The behaviors of pre-stressed concrete structures depend on the effective prestress. When a pre-stressed concrete structure is analyzed, the change of tensions in pre-stressing tendons must be accurately calculated for a load history through every construction stage. Tension losses in Pre-Stressed (PS) tendons occur due to many different factors including the tensioning method.

In the case of pre-tensioning, tension losses are attributed to shrinkage and tendon relaxation before tensioning and elastic shortening, creep, shrinkage, tendon relaxation, loading, and temperature after tensioning.

In the case of post-tensioning, tension losses are attributed to frictions between tendons and sheaths, anchorage slip, creep, shrinkage, tendon relaxation, loading, and temperature.

MIDAS/Gen reflects the following tension losses for analyzing pre-stressed concrete structures:

  • Instantaneous losses upon the release

  • Time-dependent losses after the release

MIDAS/Gen uses net cross-sections for calculating the section properties such as cross-sectional areas and bending stiffness, which account for duct areas deducted from the gross cross sections prior to jacking PS tendons. After tensioning, converted sections are used reflecting the tendon cross-sections.

The stiffness of the tendons is relatively larger than the concrete, and it results in the shift of the centroid. The eccentricities of the tendons are then calculated relative to the new centroid and their tension forces are calculated.

#### [Information shown]

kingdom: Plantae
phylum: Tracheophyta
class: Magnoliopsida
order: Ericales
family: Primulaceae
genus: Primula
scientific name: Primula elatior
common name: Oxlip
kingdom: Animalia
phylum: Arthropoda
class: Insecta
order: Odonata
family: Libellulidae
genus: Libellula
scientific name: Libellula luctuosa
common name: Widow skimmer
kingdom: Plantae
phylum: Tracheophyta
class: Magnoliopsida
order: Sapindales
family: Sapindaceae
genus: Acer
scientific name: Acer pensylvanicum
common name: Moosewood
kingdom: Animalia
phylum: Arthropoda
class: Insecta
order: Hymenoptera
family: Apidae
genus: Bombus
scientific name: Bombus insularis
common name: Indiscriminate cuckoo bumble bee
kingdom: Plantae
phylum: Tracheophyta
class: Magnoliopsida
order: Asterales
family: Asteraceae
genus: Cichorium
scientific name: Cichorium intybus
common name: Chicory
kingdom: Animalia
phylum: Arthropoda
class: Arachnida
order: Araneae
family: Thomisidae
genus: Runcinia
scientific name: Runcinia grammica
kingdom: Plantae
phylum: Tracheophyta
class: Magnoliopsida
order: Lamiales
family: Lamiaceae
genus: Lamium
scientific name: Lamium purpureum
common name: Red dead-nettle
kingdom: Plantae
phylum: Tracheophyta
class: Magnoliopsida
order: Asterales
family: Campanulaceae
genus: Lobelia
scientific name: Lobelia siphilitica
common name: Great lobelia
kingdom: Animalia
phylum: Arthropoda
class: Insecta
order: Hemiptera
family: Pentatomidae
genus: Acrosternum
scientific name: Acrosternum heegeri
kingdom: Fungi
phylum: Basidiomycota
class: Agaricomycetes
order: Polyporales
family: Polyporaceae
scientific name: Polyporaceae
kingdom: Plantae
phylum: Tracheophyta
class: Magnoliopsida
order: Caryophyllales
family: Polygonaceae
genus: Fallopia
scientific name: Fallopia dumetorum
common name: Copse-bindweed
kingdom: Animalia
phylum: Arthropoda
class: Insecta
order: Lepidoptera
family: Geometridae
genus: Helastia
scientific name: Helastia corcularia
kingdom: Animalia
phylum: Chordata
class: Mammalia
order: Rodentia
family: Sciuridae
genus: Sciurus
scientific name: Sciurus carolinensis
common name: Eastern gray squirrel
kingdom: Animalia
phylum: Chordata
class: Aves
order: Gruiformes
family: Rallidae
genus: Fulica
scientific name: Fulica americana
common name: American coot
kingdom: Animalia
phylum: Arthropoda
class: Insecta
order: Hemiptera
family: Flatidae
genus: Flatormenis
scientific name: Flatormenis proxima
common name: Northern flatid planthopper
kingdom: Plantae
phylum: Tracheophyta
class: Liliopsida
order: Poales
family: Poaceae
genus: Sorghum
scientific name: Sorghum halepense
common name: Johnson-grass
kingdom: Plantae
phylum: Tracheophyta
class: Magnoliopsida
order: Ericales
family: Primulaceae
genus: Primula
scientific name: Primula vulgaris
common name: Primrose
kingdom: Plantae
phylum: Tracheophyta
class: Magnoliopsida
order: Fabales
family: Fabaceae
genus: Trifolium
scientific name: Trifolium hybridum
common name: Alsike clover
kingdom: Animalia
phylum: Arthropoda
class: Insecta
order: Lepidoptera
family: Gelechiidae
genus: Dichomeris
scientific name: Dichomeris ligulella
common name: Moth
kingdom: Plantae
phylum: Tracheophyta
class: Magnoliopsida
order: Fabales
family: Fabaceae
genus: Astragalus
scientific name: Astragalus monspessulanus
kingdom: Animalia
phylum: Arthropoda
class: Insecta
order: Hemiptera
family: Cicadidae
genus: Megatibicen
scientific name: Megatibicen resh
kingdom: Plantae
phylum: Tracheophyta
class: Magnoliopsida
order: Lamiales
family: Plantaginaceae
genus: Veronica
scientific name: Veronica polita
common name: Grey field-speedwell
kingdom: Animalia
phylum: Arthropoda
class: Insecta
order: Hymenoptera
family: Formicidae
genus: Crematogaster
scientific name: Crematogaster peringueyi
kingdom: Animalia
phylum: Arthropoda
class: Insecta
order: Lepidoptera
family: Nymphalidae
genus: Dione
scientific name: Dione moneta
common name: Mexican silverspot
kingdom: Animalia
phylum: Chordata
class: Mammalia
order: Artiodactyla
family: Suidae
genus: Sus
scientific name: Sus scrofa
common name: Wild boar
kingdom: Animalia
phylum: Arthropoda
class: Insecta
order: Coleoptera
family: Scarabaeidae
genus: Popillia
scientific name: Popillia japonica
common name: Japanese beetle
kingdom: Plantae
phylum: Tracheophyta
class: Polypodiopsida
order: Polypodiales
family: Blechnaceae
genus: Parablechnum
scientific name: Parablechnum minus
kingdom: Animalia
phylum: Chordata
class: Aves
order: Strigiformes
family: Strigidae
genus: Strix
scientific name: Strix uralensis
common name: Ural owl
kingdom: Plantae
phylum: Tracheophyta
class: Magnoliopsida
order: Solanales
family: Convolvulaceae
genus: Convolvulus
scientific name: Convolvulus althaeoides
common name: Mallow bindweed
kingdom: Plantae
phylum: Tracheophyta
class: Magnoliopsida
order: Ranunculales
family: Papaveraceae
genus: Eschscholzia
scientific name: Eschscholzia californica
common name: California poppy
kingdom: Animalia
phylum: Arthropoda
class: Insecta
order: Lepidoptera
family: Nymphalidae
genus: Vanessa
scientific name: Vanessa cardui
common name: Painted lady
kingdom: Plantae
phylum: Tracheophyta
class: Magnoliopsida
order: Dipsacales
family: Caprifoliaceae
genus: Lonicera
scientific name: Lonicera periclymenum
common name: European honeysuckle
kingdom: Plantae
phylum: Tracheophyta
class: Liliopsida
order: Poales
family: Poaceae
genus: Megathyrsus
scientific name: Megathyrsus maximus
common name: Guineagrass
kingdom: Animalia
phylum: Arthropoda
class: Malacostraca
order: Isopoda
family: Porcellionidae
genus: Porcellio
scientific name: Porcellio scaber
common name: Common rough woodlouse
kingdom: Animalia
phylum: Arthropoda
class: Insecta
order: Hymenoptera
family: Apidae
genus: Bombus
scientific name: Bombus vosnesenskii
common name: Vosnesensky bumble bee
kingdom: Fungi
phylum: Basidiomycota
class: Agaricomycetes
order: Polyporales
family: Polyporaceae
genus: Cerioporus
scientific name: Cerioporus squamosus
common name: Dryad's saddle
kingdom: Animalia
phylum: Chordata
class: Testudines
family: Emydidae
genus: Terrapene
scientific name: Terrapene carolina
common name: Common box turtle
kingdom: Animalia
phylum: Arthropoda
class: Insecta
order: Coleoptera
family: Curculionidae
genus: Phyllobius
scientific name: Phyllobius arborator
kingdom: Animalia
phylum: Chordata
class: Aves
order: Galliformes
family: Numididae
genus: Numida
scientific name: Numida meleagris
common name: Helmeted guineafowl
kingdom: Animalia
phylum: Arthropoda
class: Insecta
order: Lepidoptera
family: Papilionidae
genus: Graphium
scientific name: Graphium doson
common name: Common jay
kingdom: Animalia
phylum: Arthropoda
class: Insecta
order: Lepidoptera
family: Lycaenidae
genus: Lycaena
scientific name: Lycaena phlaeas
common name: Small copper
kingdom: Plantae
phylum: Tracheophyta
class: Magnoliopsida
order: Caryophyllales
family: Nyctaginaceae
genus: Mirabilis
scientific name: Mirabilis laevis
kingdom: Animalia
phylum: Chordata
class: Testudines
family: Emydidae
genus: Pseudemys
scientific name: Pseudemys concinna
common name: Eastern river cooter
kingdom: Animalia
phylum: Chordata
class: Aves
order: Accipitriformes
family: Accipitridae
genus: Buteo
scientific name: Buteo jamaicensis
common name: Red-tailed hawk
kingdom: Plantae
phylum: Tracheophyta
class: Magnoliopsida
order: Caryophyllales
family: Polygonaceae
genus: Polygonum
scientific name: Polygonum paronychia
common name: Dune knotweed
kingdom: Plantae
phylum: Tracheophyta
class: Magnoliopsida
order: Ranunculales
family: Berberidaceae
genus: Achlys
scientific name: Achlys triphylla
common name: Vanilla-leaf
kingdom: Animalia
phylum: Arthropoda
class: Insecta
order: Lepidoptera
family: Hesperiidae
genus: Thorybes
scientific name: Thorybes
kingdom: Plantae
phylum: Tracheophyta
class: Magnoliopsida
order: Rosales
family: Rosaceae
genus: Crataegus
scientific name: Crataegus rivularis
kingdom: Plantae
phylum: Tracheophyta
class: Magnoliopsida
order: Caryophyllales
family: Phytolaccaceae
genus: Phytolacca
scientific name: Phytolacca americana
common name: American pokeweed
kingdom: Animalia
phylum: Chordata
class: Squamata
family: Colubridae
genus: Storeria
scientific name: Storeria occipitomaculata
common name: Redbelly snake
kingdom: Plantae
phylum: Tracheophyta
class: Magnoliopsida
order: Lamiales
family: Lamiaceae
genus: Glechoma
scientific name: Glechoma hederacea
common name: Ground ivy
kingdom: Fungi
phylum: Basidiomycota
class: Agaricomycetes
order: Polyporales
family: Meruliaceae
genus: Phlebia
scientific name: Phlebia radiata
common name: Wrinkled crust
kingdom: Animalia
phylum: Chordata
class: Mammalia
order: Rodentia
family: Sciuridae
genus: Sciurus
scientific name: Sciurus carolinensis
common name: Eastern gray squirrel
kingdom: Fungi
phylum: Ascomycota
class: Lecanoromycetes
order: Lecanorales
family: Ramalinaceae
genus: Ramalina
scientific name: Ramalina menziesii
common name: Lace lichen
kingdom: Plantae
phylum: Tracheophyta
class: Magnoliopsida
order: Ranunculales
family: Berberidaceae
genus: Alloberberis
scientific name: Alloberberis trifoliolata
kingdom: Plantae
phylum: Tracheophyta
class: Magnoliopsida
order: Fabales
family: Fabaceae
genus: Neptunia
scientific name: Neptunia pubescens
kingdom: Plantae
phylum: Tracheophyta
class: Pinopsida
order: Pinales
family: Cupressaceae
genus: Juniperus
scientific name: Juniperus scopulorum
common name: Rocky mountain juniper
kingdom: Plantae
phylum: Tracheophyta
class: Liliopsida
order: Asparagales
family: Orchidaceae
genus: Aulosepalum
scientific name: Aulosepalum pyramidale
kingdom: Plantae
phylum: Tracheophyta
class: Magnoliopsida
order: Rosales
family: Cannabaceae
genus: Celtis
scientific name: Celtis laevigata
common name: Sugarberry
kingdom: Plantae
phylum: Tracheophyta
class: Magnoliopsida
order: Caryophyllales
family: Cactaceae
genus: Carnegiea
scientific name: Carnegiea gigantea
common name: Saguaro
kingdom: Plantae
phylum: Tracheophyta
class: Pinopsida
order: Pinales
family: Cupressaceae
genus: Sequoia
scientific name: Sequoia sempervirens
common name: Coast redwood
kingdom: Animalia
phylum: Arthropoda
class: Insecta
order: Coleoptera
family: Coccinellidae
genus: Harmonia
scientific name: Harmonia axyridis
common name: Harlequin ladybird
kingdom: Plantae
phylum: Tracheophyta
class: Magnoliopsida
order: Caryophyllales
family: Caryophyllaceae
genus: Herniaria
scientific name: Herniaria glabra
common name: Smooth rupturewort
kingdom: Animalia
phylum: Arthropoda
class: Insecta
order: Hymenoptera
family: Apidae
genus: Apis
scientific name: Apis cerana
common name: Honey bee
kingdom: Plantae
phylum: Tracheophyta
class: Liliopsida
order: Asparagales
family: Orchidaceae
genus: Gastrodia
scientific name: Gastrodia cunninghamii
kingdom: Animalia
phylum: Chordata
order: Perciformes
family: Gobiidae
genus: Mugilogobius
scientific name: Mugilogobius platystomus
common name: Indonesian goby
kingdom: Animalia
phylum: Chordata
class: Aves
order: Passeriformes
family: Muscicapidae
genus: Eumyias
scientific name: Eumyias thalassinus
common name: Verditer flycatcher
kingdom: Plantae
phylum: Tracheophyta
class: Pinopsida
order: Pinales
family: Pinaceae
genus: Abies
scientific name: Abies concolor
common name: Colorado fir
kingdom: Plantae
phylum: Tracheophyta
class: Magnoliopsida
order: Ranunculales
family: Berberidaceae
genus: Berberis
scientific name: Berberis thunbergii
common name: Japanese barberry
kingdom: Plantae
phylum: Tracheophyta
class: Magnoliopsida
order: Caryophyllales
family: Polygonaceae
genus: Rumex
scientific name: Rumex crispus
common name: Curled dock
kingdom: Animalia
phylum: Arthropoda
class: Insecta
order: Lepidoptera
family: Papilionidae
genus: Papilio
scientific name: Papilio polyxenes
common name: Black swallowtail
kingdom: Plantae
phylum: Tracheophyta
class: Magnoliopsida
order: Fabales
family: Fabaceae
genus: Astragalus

#### [Requirements]
1. In the pre-stressed concrete excerpt, why are the tendon eccentricities calculated relative to a new centroid after tensioning?
2. From the pre-stressed concrete excerpt, return the passage word for word, starting with "In the case of pre-tensioning, tension" and going on through "temperature after tensioning.".
The records come from a source unrelated to the pre-stressed concrete excerpt.

#### [Solutions]
1. The tendons are relatively stiffer than the concrete, so the centroid of the section shifts once the tendon cross-sections are reflected. The eccentricities, and then the tension forces, are therefore calculated relative to that shifted centroid.

2.
In the case of pre-tensioning, tension losses are attributed to shrinkage and tendon relaxation before tensioning and elastic shortening, creep, shrinkage, tendon relaxation, loading, and temperature after tensioning.